## REQUIRED ACTION
Write out each record exactly as given, but do not include the pictures.

[[ RECORDS SHOWN open ]]

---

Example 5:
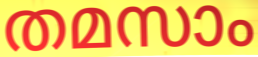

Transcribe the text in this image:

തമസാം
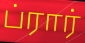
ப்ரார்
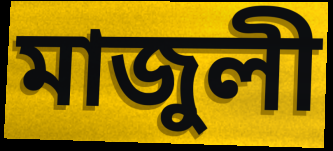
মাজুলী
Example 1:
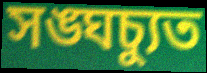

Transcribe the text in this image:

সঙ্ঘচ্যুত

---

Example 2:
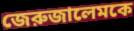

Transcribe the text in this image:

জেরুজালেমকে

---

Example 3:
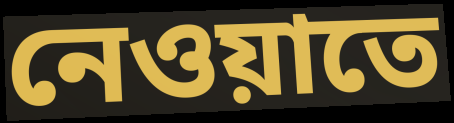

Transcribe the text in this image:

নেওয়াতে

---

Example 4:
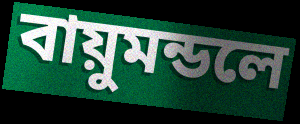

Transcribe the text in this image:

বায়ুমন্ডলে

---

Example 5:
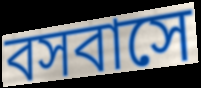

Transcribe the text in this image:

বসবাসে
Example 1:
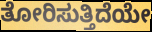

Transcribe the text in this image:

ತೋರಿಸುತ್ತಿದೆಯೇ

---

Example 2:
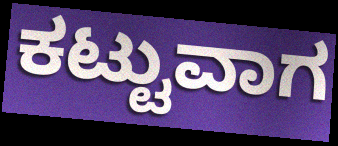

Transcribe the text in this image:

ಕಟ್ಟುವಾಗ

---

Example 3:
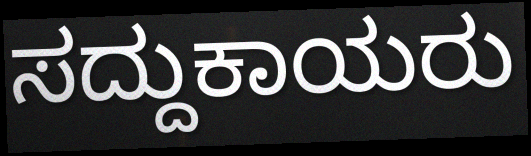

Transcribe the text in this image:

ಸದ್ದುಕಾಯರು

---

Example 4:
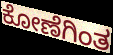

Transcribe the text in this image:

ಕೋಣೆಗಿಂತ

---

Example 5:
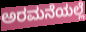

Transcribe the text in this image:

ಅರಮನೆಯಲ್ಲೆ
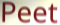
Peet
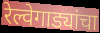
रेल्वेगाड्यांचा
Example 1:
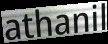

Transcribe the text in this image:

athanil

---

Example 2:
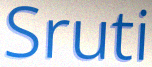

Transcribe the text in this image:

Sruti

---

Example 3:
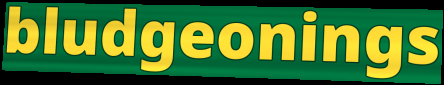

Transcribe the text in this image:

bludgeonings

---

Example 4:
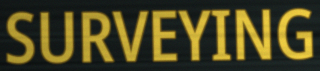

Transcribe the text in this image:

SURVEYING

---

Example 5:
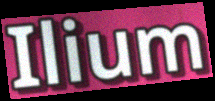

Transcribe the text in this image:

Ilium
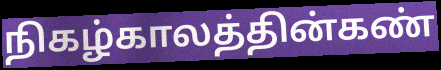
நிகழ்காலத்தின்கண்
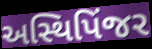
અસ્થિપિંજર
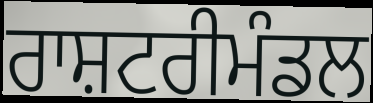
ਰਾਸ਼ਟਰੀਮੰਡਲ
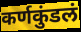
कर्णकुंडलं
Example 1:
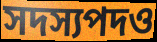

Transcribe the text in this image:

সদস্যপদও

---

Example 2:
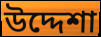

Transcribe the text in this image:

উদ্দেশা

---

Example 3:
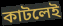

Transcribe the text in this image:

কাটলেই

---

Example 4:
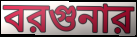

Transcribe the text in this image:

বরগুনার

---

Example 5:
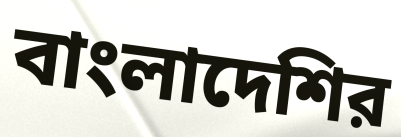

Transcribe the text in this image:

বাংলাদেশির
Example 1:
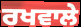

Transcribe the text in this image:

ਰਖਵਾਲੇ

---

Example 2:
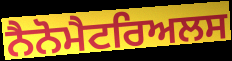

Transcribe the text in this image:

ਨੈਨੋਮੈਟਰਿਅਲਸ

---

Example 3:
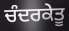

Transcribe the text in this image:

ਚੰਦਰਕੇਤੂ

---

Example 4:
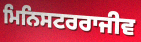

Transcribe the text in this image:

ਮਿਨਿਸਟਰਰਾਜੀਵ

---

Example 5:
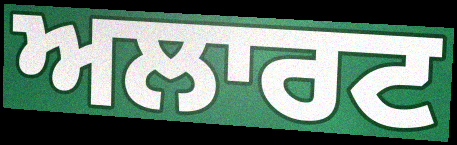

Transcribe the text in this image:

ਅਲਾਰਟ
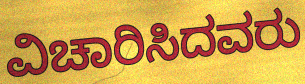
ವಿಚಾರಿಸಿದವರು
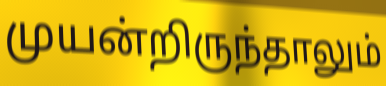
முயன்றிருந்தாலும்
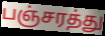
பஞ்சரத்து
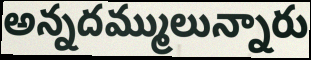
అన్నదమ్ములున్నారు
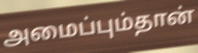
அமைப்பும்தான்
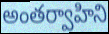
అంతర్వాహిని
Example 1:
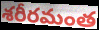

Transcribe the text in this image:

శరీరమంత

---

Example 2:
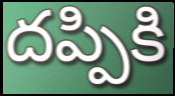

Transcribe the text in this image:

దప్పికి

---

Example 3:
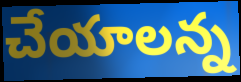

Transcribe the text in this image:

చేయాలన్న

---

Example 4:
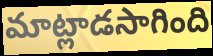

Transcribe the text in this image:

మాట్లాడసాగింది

[[ RECORDS SHOWN closed ]]

## RESULT BELOW
---

Example 5:

Transcribe the text in this image:

തമസാം
ப்ரார்
মাজুলী
Example 1:

Transcribe the text in this image:

সঙ্ঘচ্যুত

---

Example 2:

Transcribe the text in this image:

জেরুজালেমকে

---

Example 3:

Transcribe the text in this image:

নেওয়াতে

---

Example 4:

Transcribe the text in this image:

বায়ুমন্ডলে

---

Example 5:

Transcribe the text in this image:

বসবাসে
Example 1:

Transcribe the text in this image:

ತೋರಿಸುತ್ತಿದೆಯೇ

---

Example 2:

Transcribe the text in this image:

ಕಟ್ಟುವಾಗ

---

Example 3:

Transcribe the text in this image:

ಸದ್ದುಕಾಯರು

---

Example 4:

Transcribe the text in this image:

ಕೋಣೆಗಿಂತ

---

Example 5:

Transcribe the text in this image:

ಅರಮನೆಯಲ್ಲೆ
Peet
रेल्वेगाड्यांचा
Example 1:

Transcribe the text in this image:

athanil

---

Example 2:

Transcribe the text in this image:

Sruti

---

Example 3:

Transcribe the text in this image:

bludgeonings

---

Example 4:

Transcribe the text in this image:

SURVEYING

---

Example 5:

Transcribe the text in this image:

Ilium
நிகழ்காலத்தின்கண்
અસ્થિપિંજર
ਰਾਸ਼ਟਰੀਮੰਡਲ
कर्णकुंडलं
Example 1:

Transcribe the text in this image:

সদস্যপদও

---

Example 2:

Transcribe the text in this image:

উদ্দেশা

---

Example 3:

Transcribe the text in this image:

কাটলেই

---

Example 4:

Transcribe the text in this image:

বরগুনার

---

Example 5:

Transcribe the text in this image:

বাংলাদেশির
Example 1:

Transcribe the text in this image:

ਰਖਵਾਲੇ

---

Example 2:

Transcribe the text in this image:

ਨੈਨੋਮੈਟਰਿਅਲਸ

---

Example 3:

Transcribe the text in this image:

ਚੰਦਰਕੇਤੂ

---

Example 4:

Transcribe the text in this image:

ਮਿਨਿਸਟਰਰਾਜੀਵ

---

Example 5:

Transcribe the text in this image:

ਅਲਾਰਟ
ವಿಚಾರಿಸಿದವರು
முயன்றிருந்தாலும்
பஞ்சரத்து
అన్నదమ్ములున్నారు
அமைப்பும்தான்
అంతర్వాహిని
Example 1:

Transcribe the text in this image:

శరీరమంత

---

Example 2:

Transcribe the text in this image:

దప్పికి

---

Example 3:

Transcribe the text in this image:

చేయాలన్న

---

Example 4:

Transcribe the text in this image:

మాట్లాడసాగింది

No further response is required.